Your objective
Explain in one to three sentences what the article on cancer in the children of women with fertility problems gives as the main reason for the 17 per cent higher overall cancer rate.

Text block
• • • • •

The study of more than two million people in Denmark was presented at the Fertility Society of Australia conference in Auckland.
The researchers, from the Danish Cancer Society Research Centre and Copenhagen University, found a 17 per cent higher overall rate of adult and child cancers
in the offspring of women who had fertility problems than in those born to fertile women.
"[This] is mainly explained by an increased risk of leukaemias in childhood, and ... by an increased risk of skin cancer, cancer of the urinary tract and cancer in the endocrine glands in adulthood," Dr Marie Hargreave
told the conference.
"For all other childhood cancer types and adulthood cancer sites we found no statistically significant associations."
The increase in the relative risk of childhood leukaemias was greater, at 33 per cent, than for cancer overall.
Dr Hargreave said other studies had pointed to a potential increased risk of cancer in children who were conceived through the use of assisted reproductive technology, but the results had been inconsistent and were
limited by imprecise risk estimates.
"Furthermore, if negative effects of assisted reproductive technology are present, they could be related to the underlying infertility rather than the procedure itself."
Auckland University professor of biostatistics, Thomas Lumley, said the study appeared very reliable for demonstrating that there was a higher risk in children of infertile women, but didn't allow any reliable
conclusions about the reasons.

• • • • •

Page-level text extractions
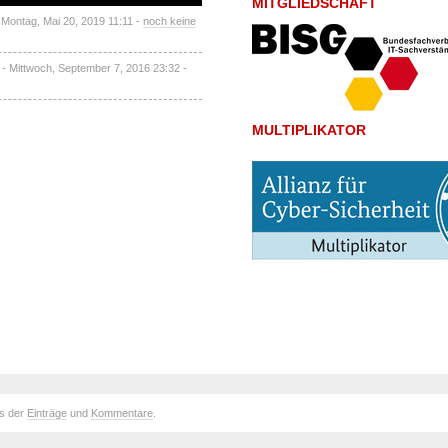
MITGLIEDSCHAFT
 Montag, Mai 20, 2019 11:11 -
noch keine
- Mittwoch, September 7, 2016 23:32 -
MULTIPLIKATOR
ds der
Einträge
und
Kommentare
.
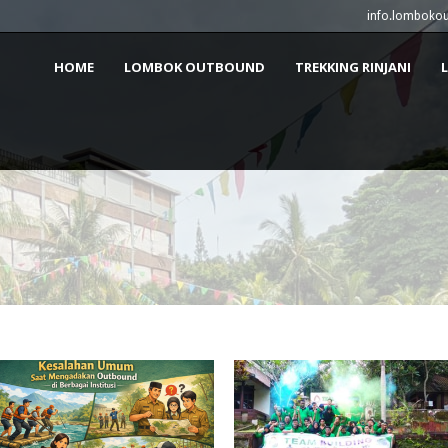
info.lomboko
HOME
LOMBOK OUTBOUND
TREKKING RINJANI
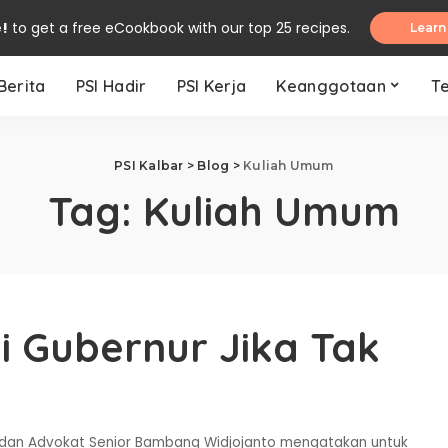
e!
to get a free eCookbook with our top 25 recipes.
Learn
Berita
PSI Hadir
PSI Kerja
Keanggotaan
T
PSI Kalbar
>
Blog
>
Kuliah Umum
Tag:
Kuliah Umum
i Gubernur Jika Tak
HAM dan Advokat Senior Bambang Widjojanto mengatakan untuk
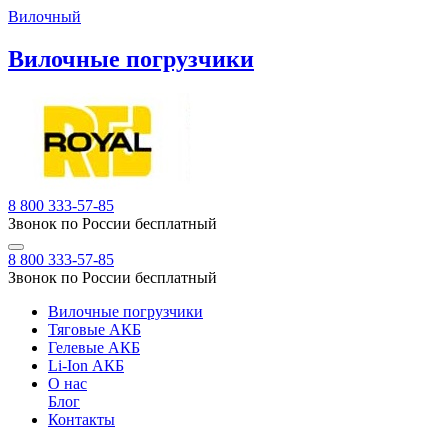
Вилочный
Вилочные погрузчики
8 800 333-57-85
Звонок по России бесплатный
8 800 333-57-85
Звонок по России бесплатный
Вилочные погрузчики
Тяговые АКБ
Гелевые АКБ
Li-Ion АКБ
О нас
Блог
Контакты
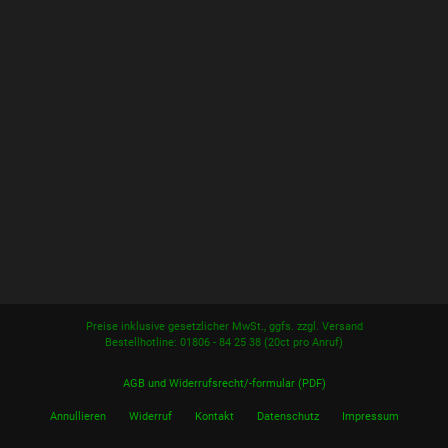
Preise inklusive gesetzlicher MwSt., ggfs. zzgl. Versand
Bestellhotline: 01806 - 84 25 38
(20ct pro Anruf)
AGB und Widerrufsrecht/-formular (PDF)
Annullieren
Widerruf
Kontakt
Datenschutz
Impressum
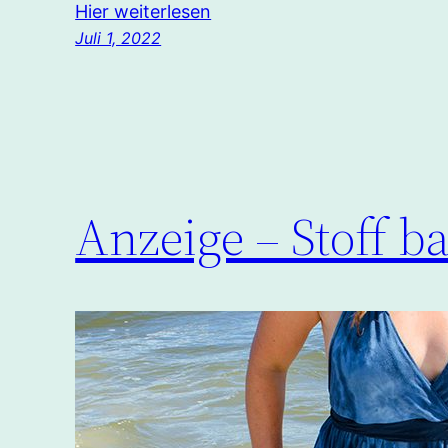
Hier weiterlesen
Juli 1, 2022
Anzeige – Stoff ba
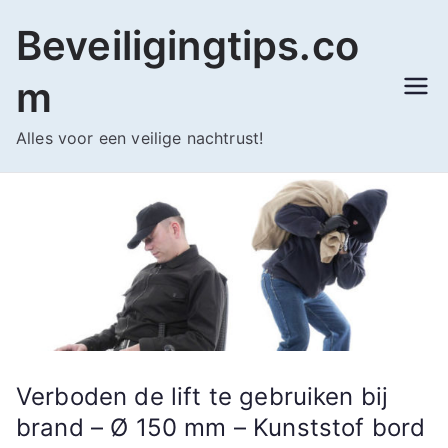
Ga
Beveiligingtips.co
naar
de
m
inhoud
Alles voor een veilige nachtrust!
Verboden de lift te gebruiken bij
brand – Ø 150 mm – Kunststof bord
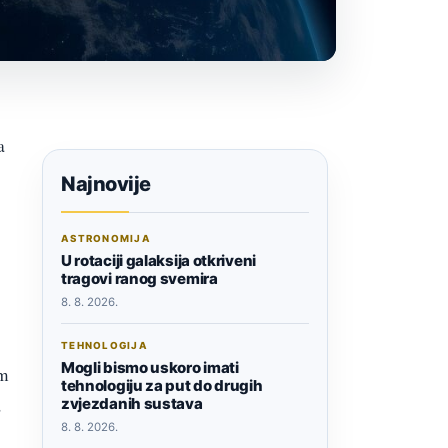
a
Najnovije
ASTRONOMIJA
U rotaciji galaksija otkriveni
tragovi ranog svemira
8. 8. 2026.
TEHNOLOGIJA
Mogli bismo uskoro imati
om
tehnologiju za put do drugih
,
zvjezdanih sustava
8. 8. 2026.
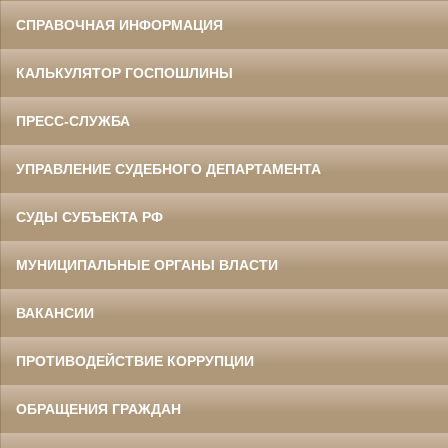
СПРАВОЧНАЯ ИНФОРМАЦИЯ
КАЛЬКУЛЯТОР ГОСПОШЛИНЫ
ПРЕСС-СЛУЖБА
УПРАВЛЕНИЕ СУДЕБНОГО ДЕПАРТАМЕНТА
СУДЫ СУБЪЕКТА РФ
МУНИЦИПАЛЬНЫЕ ОРГАНЫ ВЛАСТИ
ВАКАНСИИ
ПРОТИВОДЕЙСТВИЕ КОРРУПЦИИ
ОБРАЩЕНИЯ ГРАЖДАН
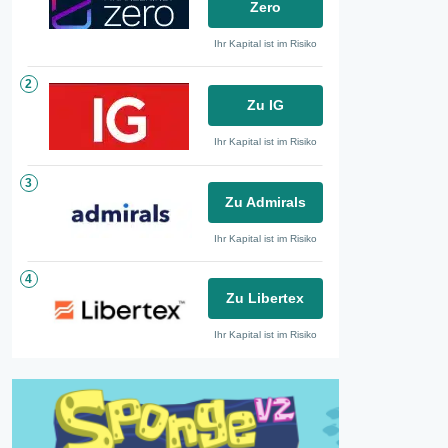
Zero
Ihr Kapital ist im Risiko
2
Zu IG
Ihr Kapital ist im Risiko
3
Zu Admirals
Ihr Kapital ist im Risiko
4
Zu Libertex
Ihr Kapital ist im Risiko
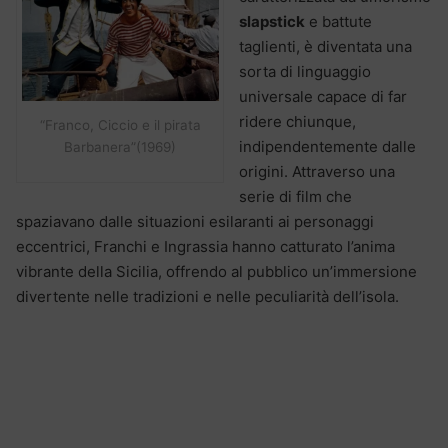
slapstick
e battute
taglienti, è diventata una
sorta di linguaggio
universale capace di far
ridere chiunque,
“Franco, Ciccio e il pirata
indipendentemente dalle
Barbanera”(1969)
origini. Attraverso una
serie di film che
spaziavano dalle situazioni esilaranti ai personaggi
eccentrici, Franchi e Ingrassia hanno catturato l’anima
vibrante della Sicilia, offrendo al pubblico un’immersione
divertente nelle tradizioni e nelle peculiarità dell’isola.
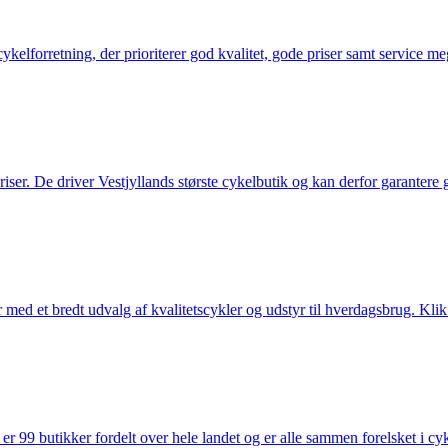
elforretning, der prioriterer god kvalitet, gode priser samt service mege
 priser. De driver Vestjyllands største cykelbutik og kan derfor garantere
med et bredt udvalg af kvalitetscykler og udstyr til hverdagsbrug. Klik 
 99 butikker fordelt over hele landet og er alle sammen forelsket i cykl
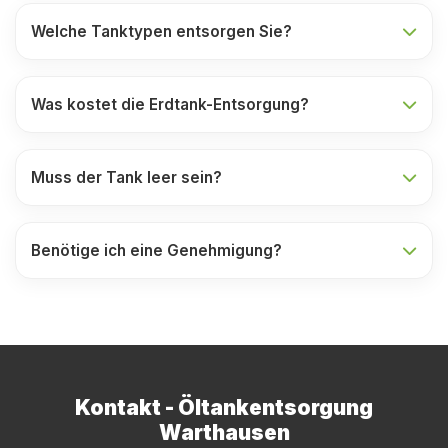
Welche Tanktypen entsorgen Sie?
Was kostet die Erdtank-Entsorgung?
Muss der Tank leer sein?
Benötige ich eine Genehmigung?
Kontakt - Öltankentsorgung
Warthausen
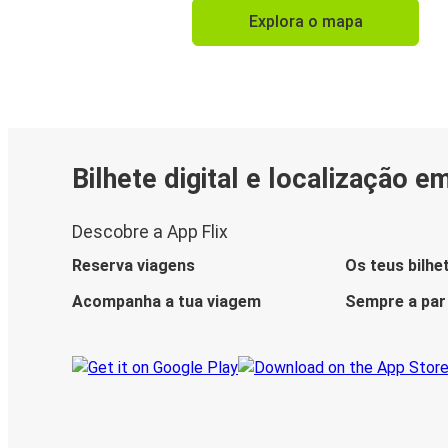
Explora o mapa
Bilhete digital e localização e
Descobre a App Flix
Reserva viagens
Os teus bilhe
Acompanha a tua viagem
Sempre a par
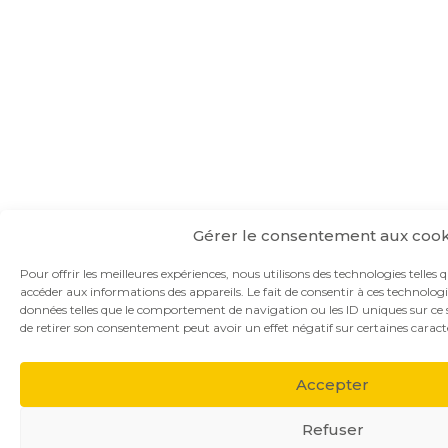
Gérer le consentement aux cook
Pour offrir les meilleures expériences, nous utilisons des technologies telles 
accéder aux informations des appareils. Le fait de consentir à ces technolog
données telles que le comportement de navigation ou les ID uniques sur ce si
de retirer son consentement peut avoir un effet négatif sur certaines caracté
Accepter
Refuser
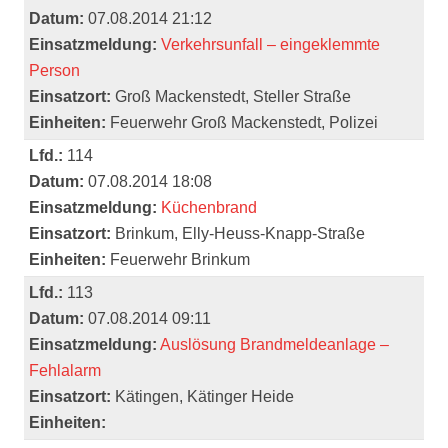
Datum:
07.08.2014 21:12
Einsatzmeldung:
Verkehrsunfall – eingeklemmte
Person
Einsatzort:
Groß Mackenstedt, Steller Straße
Einheiten:
Feuerwehr Groß Mackenstedt, Polizei
Lfd.:
114
Datum:
07.08.2014 18:08
Einsatzmeldung:
Küchenbrand
Einsatzort:
Brinkum, Elly-Heuss-Knapp-Straße
Einheiten:
Feuerwehr Brinkum
Lfd.:
113
Datum:
07.08.2014 09:11
Einsatzmeldung:
Auslösung Brandmeldeanlage –
Fehlalarm
Einsatzort:
Kätingen, Kätinger Heide
Einheiten:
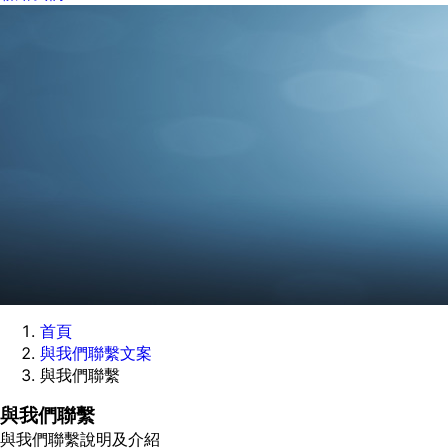
首頁
與我們聯繫文案
與我們聯繫
與我們聯繫
與我們聯繫說明及介紹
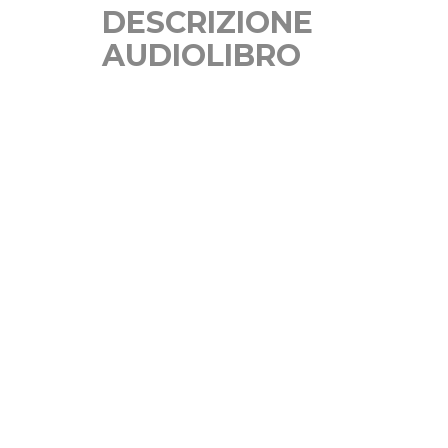
DESCRIZIONE
AUDIOLIBRO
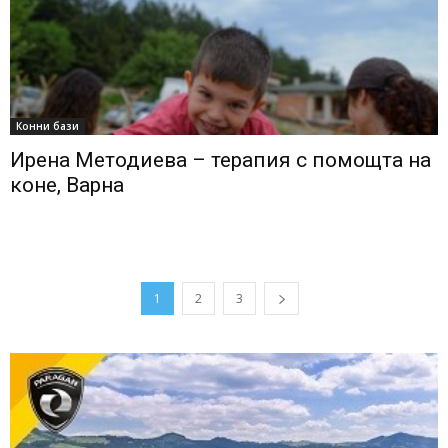
Конни бази
Ирена Методиева – терапия с помощта на
коне, Варна
1
2
3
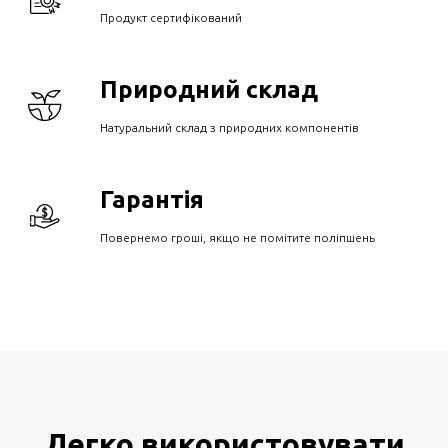
Продукт сертифікований
Природний склад
Натуральний склад з природних компонентів
Гарантія
Повернемо гроші, якщо не помітите поліпшень
Легко використовувати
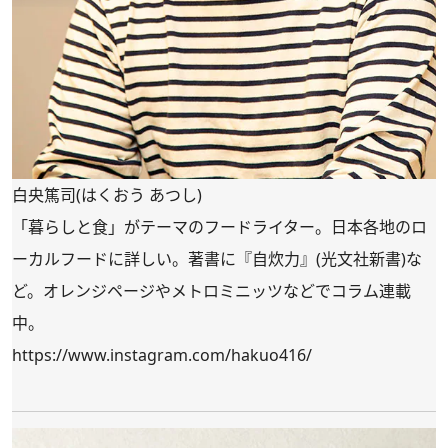
白央篤司(はくおう あつし)
「暮らしと食」がテーマのフードライター。日本各地のロ
ーカルフードに詳しい。著書に『自炊力』(光文社新書)な
ど。オレンジページやメトロミニッツなどでコラム連載
中。
https://www.instagram.com/hakuo416/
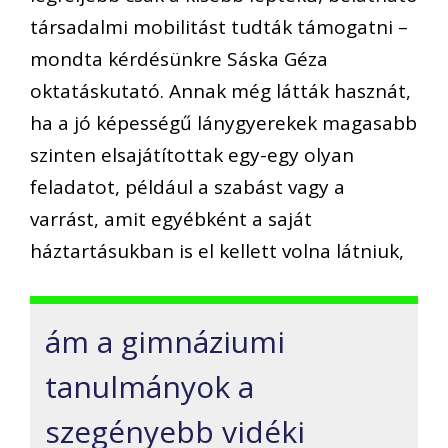
társadalmi mobilitást tudták támogatni –
mondta kérdésünkre Sáska Géza
oktatáskutató. Annak még látták hasznát,
ha a jó képességű lánygyerekek magasabb
szinten elsajátítottak egy-egy olyan
feladatot, például a szabást vagy a
varrást, amit egyébként a saját
háztartásukban is el kellett volna látniuk,
ám a gimnáziumi
tanulmányok a
szegényebb vidéki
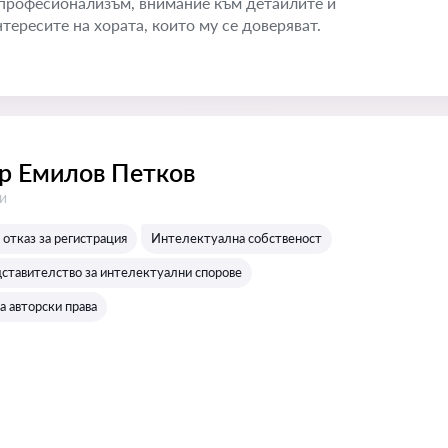
с професионализъм, внимание към детайлите и
тересите на хората, които му се доверяват.
р Емилов Петков
:
и
отказ за регистрация
Интелектуална собственост
ставителство за интелектуални спорове
а авторски права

• • • • •

Exercise answer
According to Dr Marie Hargreave, the higher rate is mainly explained by an increased risk of leukaemias in childhood. In adulthood, it comes from an increased risk of skin cancer, cancer of the urinary tract and cancer in the endocrine glands. For all other childhood cancer types and adult cancer sites, no statistically significant associations were found.